Некоторое время дроу молчали. Затем Кемерлин сказал:
— Я верю тебе.
Яскайлег сказал:
— Я верю тебе.
— Но существует еще одно обстоятельство, — заметил Отступник. — Если наши родичи слились с твоей Силой и вы сплелись в единое целое… Не воскресим ли мы безумцев?
— Об этом не стоит беспокоиться, — сказал Мъяонель. — Хотя они растворены во мне и не являются сейчас чем-то, что может сказать о себе «Это — я», процесс, в ходе которого их личности распались на составляющие элементы, а те, в свою очередь, растворились в моей Силе — этот процесс можно повернуть вспять. Гораздо большая опасность угрожала их душам, когда они в первый раз причащались к Силе.

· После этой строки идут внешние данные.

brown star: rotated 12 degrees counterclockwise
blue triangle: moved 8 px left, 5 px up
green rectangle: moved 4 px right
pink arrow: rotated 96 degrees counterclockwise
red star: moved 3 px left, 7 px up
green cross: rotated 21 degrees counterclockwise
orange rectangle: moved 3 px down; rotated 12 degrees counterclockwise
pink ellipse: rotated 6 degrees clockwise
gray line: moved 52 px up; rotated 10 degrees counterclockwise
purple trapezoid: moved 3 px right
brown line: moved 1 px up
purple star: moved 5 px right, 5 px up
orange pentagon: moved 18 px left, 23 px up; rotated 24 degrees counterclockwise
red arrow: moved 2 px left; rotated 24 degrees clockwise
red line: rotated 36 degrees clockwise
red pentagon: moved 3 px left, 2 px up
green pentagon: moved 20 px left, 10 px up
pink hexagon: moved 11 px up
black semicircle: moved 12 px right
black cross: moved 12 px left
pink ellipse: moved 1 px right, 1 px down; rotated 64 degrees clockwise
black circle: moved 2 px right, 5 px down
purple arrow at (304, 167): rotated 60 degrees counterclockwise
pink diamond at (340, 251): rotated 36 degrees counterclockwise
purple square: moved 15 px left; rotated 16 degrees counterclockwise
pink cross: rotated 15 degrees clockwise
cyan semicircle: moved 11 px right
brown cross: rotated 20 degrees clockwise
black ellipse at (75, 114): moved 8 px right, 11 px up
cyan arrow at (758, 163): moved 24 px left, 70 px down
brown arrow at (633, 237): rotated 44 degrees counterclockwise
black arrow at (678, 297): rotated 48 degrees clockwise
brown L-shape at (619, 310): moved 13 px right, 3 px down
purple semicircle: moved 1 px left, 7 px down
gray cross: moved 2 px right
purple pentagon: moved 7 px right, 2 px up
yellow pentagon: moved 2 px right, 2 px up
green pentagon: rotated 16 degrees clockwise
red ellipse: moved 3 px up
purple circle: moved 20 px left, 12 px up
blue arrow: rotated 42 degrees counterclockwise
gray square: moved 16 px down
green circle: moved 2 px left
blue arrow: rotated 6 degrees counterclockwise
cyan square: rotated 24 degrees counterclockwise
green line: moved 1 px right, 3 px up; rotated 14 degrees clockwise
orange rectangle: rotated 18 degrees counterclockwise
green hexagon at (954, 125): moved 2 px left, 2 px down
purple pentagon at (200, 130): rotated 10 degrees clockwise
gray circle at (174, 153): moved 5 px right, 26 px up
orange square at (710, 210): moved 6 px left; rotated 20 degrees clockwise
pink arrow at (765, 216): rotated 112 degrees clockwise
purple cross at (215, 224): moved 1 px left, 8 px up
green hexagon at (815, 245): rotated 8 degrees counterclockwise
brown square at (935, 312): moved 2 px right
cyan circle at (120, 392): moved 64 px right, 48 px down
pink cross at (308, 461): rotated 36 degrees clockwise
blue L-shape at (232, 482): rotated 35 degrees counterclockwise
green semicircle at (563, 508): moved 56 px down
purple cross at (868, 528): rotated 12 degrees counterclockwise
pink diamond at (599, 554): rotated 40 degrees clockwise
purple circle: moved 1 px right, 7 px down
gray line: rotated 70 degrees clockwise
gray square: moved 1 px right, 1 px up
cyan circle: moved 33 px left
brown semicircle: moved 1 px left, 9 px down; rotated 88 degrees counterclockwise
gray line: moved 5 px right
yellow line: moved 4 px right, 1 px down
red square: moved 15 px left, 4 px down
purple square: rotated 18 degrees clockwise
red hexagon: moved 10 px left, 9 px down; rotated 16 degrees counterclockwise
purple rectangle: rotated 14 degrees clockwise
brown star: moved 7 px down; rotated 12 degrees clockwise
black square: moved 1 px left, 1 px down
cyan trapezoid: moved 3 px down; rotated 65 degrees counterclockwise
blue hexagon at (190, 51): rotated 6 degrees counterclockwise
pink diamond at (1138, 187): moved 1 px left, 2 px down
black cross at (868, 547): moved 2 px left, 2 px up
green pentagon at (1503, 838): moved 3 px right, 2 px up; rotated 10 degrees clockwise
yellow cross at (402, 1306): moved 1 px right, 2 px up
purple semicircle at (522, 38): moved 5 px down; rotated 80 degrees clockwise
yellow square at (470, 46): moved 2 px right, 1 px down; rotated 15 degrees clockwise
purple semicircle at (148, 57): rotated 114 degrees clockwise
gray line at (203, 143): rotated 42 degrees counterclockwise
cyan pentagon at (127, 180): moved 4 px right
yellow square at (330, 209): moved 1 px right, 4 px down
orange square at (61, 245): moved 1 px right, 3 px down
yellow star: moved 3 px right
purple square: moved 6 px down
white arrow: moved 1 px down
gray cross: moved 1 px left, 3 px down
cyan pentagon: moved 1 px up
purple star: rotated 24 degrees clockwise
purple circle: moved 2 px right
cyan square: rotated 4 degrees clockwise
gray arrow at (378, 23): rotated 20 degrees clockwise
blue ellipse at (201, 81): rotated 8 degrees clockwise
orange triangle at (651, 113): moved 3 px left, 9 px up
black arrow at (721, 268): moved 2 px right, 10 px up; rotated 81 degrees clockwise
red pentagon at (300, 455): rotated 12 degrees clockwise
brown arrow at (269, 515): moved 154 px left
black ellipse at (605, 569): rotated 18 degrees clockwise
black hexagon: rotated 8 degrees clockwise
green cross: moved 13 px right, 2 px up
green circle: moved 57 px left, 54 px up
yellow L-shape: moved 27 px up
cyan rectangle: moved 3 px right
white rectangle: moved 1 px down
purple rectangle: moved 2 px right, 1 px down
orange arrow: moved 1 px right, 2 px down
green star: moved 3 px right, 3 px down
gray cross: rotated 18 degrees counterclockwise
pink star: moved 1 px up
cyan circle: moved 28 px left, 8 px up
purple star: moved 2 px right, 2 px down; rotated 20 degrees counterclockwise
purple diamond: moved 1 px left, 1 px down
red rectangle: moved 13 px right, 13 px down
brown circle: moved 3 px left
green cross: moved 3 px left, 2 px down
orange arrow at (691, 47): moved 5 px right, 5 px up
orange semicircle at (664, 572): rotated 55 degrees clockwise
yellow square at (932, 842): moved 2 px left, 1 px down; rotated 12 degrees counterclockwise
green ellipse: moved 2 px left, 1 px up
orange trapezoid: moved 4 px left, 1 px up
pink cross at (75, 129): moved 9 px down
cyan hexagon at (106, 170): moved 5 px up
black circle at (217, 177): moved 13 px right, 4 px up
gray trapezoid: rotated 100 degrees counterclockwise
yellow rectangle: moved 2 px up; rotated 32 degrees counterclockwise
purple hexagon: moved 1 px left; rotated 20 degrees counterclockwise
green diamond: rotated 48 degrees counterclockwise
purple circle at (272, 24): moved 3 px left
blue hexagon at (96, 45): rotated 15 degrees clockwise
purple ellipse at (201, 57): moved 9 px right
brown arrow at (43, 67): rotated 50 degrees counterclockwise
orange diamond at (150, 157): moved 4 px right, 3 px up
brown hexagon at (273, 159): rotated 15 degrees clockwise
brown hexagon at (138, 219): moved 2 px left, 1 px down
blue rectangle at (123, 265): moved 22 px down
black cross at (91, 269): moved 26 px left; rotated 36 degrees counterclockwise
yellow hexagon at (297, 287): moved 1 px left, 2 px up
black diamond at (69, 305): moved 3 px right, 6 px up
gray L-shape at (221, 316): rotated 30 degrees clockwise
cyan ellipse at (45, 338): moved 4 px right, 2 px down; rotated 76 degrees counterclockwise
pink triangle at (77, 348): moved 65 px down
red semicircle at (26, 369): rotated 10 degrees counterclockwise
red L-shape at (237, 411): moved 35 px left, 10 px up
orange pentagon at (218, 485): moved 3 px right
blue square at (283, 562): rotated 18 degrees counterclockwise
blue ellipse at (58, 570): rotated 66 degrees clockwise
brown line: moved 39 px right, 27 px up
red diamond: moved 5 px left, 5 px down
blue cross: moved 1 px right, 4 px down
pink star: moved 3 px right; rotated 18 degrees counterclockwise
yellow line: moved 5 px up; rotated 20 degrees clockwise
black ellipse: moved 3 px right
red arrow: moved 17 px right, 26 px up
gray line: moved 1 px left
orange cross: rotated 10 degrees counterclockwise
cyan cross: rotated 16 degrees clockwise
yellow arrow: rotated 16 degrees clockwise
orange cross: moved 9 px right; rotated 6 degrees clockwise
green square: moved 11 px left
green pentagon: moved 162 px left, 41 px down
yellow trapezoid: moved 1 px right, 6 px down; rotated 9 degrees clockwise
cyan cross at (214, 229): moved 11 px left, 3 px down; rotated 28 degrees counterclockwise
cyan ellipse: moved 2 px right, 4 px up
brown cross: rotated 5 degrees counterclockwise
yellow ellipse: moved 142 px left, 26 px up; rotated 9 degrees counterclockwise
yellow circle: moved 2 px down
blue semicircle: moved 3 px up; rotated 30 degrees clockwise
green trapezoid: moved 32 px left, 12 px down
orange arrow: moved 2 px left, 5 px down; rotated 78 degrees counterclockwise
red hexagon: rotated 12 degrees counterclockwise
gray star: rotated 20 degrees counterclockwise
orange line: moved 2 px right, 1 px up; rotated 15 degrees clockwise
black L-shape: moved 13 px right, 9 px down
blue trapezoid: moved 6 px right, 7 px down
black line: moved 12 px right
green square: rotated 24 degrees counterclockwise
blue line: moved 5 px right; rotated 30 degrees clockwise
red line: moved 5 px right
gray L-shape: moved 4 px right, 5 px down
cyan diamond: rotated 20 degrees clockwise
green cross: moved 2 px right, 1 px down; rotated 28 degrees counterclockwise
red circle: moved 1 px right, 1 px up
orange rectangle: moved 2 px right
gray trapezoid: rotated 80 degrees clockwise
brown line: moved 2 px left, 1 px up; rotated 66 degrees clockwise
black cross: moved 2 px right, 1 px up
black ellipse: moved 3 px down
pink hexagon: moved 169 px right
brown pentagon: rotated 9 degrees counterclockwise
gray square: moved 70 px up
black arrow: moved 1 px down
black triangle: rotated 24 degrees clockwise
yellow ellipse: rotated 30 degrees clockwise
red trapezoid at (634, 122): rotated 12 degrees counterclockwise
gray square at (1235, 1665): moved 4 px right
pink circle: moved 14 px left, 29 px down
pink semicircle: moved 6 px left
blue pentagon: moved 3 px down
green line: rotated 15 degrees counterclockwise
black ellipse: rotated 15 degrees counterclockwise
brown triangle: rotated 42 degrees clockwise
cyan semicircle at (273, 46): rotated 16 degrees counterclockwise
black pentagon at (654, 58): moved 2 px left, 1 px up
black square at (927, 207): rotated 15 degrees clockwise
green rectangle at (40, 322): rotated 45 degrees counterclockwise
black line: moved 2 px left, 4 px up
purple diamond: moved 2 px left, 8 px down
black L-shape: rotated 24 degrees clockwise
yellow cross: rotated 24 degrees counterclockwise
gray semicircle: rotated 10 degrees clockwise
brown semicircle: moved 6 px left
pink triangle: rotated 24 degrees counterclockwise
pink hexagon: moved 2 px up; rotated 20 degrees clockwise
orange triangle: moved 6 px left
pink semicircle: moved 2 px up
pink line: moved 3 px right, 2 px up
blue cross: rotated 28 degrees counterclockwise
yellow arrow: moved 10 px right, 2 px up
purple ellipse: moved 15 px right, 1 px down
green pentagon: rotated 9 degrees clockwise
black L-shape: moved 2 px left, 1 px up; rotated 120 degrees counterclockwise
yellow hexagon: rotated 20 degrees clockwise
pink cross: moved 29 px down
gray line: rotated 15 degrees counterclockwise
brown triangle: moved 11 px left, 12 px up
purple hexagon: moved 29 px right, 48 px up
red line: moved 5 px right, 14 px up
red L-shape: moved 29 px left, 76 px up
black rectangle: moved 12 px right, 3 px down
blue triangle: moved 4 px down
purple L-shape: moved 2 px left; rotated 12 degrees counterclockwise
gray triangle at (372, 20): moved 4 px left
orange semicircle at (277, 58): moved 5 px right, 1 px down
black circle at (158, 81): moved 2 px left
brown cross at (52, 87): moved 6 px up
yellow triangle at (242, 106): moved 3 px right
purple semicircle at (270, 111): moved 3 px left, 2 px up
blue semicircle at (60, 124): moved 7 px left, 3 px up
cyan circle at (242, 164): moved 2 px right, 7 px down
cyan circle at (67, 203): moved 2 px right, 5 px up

Тогда была опасность, что разум их может быть надломлен этим причащением. Но они сохранили рассудок, и не безумие стало править ими, а они — безумием, так же как и я правлю своей Силой, а не Сила — мной. Нет, об этой части воскрешения не стоит беспокоиться.
Сказал Кемерлин:
— Значит, и нам грозит та же опасность? Какова вероятность того, что мы лишимся рассудка?
— Не знаю, — пожал плечами Мъяонель, — будь вы людьми, я бы сказал, что эта вероятность велика. Будь вы ванами, я бы сказал, что вам ничего не грозит, потому что ван, принимая форму пламени, совершенно становиться пламенем, и начинает чувствовать мир так, как чувствует пламя, а принимая форму птицы, начинает воспринимать мир так, как воспринимает его птица — но никогда во времена расцвета нашей расы не было так, чтобы форма поглощала нас, и мы забывали, кто мы такие на самом деле. Но вы — дроу, и я не знаю, что вам ответить. Могу сказать лишь, что из тех шестерых, которых я подверг соединению, ни один не сошел с ума.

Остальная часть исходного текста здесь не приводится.